(e-SH) 15 Juli -- Imamat 15:1-33 - Menguduskan Tubuh Bagi Allah

Posted On // Leave a Comment

e-SH(c) ++++++++++++++++++++++++++++++++++++++++++++++++++++++++++++++
                        e-Santapan Harian
      Sarana untuk menggumuli makna Firman Tuhan bagi hidup
+++++++++++++++++++++++++++++++++++++++++++++++++++++++++++++++++ YLSA

Tanggal: Senin, 15 Juli 2019
Ayat SH: Imamat 15:1-33

Judul: Menguduskan Tubuh Bagi Allah

Pada zaman kekinian tumbuh subur suatu ungkapan: "Tubuhku adalah kekuasaanku". Begitu populer digemakan dengan makna bahwa tubuh dan pengelolaannya semata-mata bergantung pada kehendak diri sendiri.

Pada perikop ini, Kitab Imamat menyampaikan penataan tubuh yang berkaitan dengan organ seksual dan reproduksi laki-laki dan perempuan Israel.

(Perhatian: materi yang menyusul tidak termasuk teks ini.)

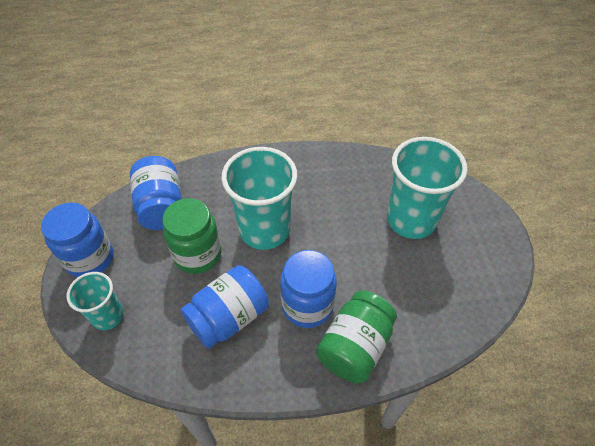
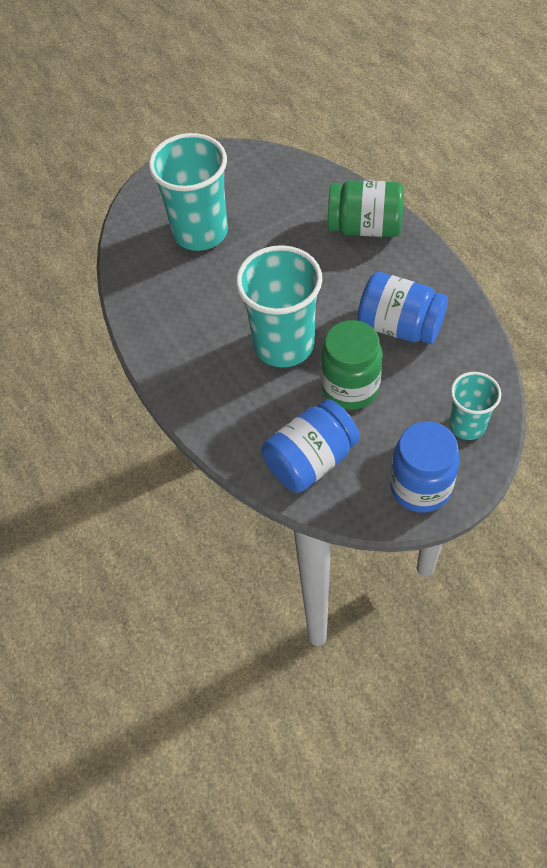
camera: 110 degrees left, 5 degrees up
(307, 305) = (348, 273): blue jar -> none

Allah memberikan aturan rinci mengenai bagaimana air mani mesti diperlakukan dengan baik (1-18). Cairan alamiah itu tidak boleh sembarangan terpapar pada benda-benda maupun anggota tubuh, mulai dari pakaian (7), pelana (9), belanga (11), sampai perkakas rumah tangga harus terhindar dari persinggungan dengan air mani. Bagi kaum perempuan, mereka diperintahkan untuk menata masa menstruasi dengan hati-hati (18-28). Darah menstruasi tidak boleh dibiarkan begitu saja mengaliri tubuh dan perkakas-perkakas. Darah itu harus dibasuh untuk pentahiran (21). Pengabaian terhadap pembersihan itu akan menyebabkan kenajisan terhadap segala hal yang tersentuh oleh perempuan itu. Perikop ini juga menandaskan bahwa segala kelalaian terhadap penataan organ reproduksi harus diselesaikan dengan kurban pendamaian oleh imam demi memulihkan kesucian (30).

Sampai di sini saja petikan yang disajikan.